Marco Melandri: «Sie versuchten mir Angst einzujagen»
Marco Melandri kommt mit der Ducati Panigale gut klar
2014 war Marco Melandri in einer beneidenswerten Vertragssituation – zumindest theoretisch. Aprilia hatte zum damaligen Zeitpunkt das beste Superbike, der Mann aus Ravenna besaß einen Zwei-Jahres-Vertrag. Doch obwohl Teamkollege Sylvain Guintoli die Saison als Weltmeister beendete, stellte Aprilia das Werksengagement ein und legte die Konzentration auf MotoGP.

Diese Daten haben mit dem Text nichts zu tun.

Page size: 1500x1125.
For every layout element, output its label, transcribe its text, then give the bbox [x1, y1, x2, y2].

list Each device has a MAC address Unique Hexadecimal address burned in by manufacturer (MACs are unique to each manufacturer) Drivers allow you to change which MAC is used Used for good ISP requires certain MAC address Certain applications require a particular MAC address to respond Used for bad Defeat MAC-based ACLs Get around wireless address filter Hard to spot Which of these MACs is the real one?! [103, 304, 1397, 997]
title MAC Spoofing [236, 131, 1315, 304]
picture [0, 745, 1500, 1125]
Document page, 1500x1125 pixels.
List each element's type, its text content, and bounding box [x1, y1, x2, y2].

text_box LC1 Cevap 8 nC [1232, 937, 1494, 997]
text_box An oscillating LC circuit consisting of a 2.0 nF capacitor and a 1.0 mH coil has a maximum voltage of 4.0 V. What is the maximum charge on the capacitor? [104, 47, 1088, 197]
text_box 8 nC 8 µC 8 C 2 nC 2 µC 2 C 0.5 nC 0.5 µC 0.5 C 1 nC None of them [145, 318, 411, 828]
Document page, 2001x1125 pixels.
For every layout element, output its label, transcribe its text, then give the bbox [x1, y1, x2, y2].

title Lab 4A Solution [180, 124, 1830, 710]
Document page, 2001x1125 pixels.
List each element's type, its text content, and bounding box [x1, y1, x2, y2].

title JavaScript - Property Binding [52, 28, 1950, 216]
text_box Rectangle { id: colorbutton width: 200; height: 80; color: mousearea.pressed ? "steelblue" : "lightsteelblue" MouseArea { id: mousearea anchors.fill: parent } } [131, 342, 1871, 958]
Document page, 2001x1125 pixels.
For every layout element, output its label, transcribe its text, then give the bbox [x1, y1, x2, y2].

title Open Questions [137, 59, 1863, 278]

In der Superbike-WM machte Aprilia als Partner des Teams Red Devils Roma weiter, Werksfahrer Melandri wurde in die MotoGP-Klasse zwangsversetzt. Im Juni 2015 kam es nach monatelangen Unstimmigkeiten zur Trennung. Aprilia schmiss Melandri raus, statt ihm wurde der Bayer Stefan Bradl eingekauft.
Bis zu seiner Vertragsunterzeichnung mit Ducati für die Superbike-WM 2017 war Melandri arbeitslos. Der 250er-Weltmeister von 2002 betonte stets, dass er nur zurückkehren werde, wenn ihm ein Team siegfähiges Material anbietet.
«2010 habe ich MotoGP verlassen, weil ich damals kein gutes Motorrad hätte bekommen können», dachte Melandri im Gespräch mit SPEEDWEEK.com zurück. «Das war nicht schön, bis dahin hatte ich um Siege gekämpft. Aus den gleichen Gründen gab es nach 2014 keine Notwendigkeit, in die MotoGP-WM zurückzugehen. 2014 war eine schwierige Saison für mich. Im ersten Teil der Saison lief es nicht gut, weil es viele Missverständnisse gab – dann gewann ich viele Rennen. Für mich wäre es besser gewesen, in der Superbike-WM zu bleiben. Dann hätte ich die Früchte meiner Arbeit ernten können.»
Verbitterung gegenüber Aprilia ist keine zu spüren: «Mit zwei Jahren Abstand beurteile ich die damaligen Vorkommnisse anders. Vielleicht bin ich nur deswegen heute im Ducati-Werksteam, ich weiß es nicht.»
Die Elektronik befiehlt
Im Ducati-Werksteam ist Melandri erstmals mit einem 1200-ccm-Zweizylinder unterwegs. «Anders ist bei der Ducati vor allem die Leistungsentfaltung, die Anzahl der Zylinder merkst du nicht», bemerkte der 19-fache Superbike-Laufsieger. «Aber auch Screamer und Big-Bang fühlen sich anders an. Davon abgesehen, ist die Panigale ein normales Motorrad. Viele Leute versuchten mir vor meinem ersten Test Angst einzujagen und sagten, diese Maschine wäre die gleiche wie mein MotoGP-Bike 2008 bei Ducati, aber sie ist ganz anders. Heute macht der Motor, was ihm die Elektronik befiehlt. In diesem Bereich erlaubt uns das Reglement viel Freiheit.»
«Mit einigen Leuten aus dem Ducati-Team habe ich schon früher gearbeitet, wir haben einen guten Draht zueinander. Ich hätte kein besseres Team erwischen können für meine Rückkehr. Im Moment sehe ich Kawasaki und Ducati auf dem gleichen Level. Okay, im Aragón- und Jerez-Test fuhr Kawasaki die schnelleren Rundenzeiten, die Pace war aber ungefähr dieselbe. Es kommt immer auf die Strecke an, wer gerade einen Vorteil hat. Ich muss verstehen lernen, wie ich das Motorrad auf welche Strecke anpasse – und wo ich mich selbst verbessern muss. Das versuche ich mit jedem Tag auf dem Motorrad – und es geht auf.»